Grafton Architects' Town House university building wins Mies van der Rohe Award 2022
RIBA Gold Medal-winning studio Grafton Architects has been awarded the European Union's annual architecture award for Town House, a colonnaded teaching building designed for Kingston University in London.
The six-storey Town House is the first university building to have ever won the prize and it will also be the last-ever building in the UK to do so, as the country is no longer eligible to apply for the Mies van der Rohe Award after Brexit.
Town House was created to act as Kingston University's "front door and a gateway to Kingston upon Thames" and comprises interlocking open-plan volumes with a colonnaded facade.

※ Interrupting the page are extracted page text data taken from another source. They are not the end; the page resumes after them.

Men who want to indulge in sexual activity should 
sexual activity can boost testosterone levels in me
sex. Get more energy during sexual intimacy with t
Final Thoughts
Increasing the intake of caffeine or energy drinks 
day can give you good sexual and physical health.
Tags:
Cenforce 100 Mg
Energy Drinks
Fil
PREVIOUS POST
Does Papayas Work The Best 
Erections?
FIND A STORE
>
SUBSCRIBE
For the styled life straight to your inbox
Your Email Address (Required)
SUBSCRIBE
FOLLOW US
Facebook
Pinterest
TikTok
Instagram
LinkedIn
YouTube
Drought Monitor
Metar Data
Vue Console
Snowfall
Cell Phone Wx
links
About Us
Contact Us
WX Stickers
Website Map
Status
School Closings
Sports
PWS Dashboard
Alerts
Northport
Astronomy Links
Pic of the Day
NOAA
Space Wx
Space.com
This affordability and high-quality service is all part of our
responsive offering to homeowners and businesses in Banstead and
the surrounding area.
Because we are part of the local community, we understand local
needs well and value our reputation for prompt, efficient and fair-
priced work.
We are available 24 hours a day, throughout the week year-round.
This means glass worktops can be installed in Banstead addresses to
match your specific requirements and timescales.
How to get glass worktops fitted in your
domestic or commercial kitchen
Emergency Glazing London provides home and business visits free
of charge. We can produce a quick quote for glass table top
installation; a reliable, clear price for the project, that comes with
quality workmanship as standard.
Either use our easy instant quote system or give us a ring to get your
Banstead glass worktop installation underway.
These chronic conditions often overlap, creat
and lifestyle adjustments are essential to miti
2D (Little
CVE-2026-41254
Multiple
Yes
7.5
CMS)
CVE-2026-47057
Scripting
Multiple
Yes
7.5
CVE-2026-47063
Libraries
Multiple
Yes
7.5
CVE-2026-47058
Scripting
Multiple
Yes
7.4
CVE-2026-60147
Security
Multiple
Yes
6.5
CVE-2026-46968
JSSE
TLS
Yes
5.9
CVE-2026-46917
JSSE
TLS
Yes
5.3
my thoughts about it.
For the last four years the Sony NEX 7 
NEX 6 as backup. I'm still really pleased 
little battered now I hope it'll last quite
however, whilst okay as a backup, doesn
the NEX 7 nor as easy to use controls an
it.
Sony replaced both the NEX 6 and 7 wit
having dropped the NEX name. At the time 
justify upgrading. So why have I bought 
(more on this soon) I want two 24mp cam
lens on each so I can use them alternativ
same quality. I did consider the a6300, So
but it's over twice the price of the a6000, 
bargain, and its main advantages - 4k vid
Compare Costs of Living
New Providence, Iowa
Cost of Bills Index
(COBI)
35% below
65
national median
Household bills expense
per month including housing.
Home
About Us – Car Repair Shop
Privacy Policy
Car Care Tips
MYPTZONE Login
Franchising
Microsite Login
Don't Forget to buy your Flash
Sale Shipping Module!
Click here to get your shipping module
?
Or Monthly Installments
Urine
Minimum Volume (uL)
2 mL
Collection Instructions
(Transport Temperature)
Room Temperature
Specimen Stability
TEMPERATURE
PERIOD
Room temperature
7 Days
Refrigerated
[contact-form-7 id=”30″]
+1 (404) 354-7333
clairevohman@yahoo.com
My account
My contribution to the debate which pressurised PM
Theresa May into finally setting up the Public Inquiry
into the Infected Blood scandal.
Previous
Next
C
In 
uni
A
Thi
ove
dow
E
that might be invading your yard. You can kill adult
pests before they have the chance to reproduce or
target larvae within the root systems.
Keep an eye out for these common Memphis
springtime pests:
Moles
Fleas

It won the prize for its "remarkable environmental quality that creates an excellent atmosphere for studying, dancing, gathering and being together," the awards announcement stated.
"This is the first time that a university building wins the architecture prize and it shows that there is a need for public educational projects with the quality of this one, which dignifies people's lives through education and being together and gives the same educational possibilities to everybody," it added.
Town House, which was chosen from a list of 532 works from 41 countries, has previously won the Stirling Prize and was designed as a mixed-use teaching building for the university.
Its statement facade was constructed from reconstituted stone, chosen to match the building next to it.
It is complemented by an inner facade that is set back from the columns and lined with brick and floor-to-ceiling windows.
The Mies van der Rohe Award also revealed Spanish architecture Lacol as its emerging architect for the design of its La Borda Cooperative Housing.
"This cooperative project is transgressive in its context because although housing production is mainly dominated by macroeconomic interests, in this case, the model is based on co-ownership and co-management of shared resources and capacities," the announcement said.
The two projects were chosen by a jury that consisted of architect Tatiana Bilbao, journalist and curator Francesca Ferguson, architect Mia Hägg, art historian Triin Ojari, architect Georg Pendl, former Thessaloniki deputy mayor Spiros Pengas and architect Marcel Smets.
"I congratulate the winners of the EU Prize for Contemporary Architecture – Mies van der Rohe Award, who have demonstrated the creative and innovative potential of European architecture," the European commissioner for innovation, research, culture, education and youth Mariya Gabriel said.
"It is particularly encouraging to see the contribution of contemporary architecture to improving the well-being of citizens in Europe like we are also doing with the New European Bauhaus."
The overall winner of the Mies van der Rohe Award receives €60,000.
Town House beat four other finalists – Z33 House for Art, Architecture and Design in Hasselt; the Railway Farm in Paris; 85 social housing units in Cornellà de Llobregat; and Frizz23 in Berlin – to win the award.
It will be the final UK project to do so. "In the funding period 21-27, UK entities are not eligible to participate in EU grants procedures by default, since the UK became a third country with the entry into force of the EU-UK Withdrawal Agreement signed on 1 February 2020," the award announcement stated.
Past winners of the Mies van der Rohe Award include Frédéric Druot Architecture, Lacaton & Vassal Architectes and Christophe Hutin Architecture's renovation of 1960s housing in France (2019), a revamp of an apartment block by NL Architects and XVW Architectuur (2017), and Barozzi Veiga's Szczecin Philharmonic Hall in Poland (2015).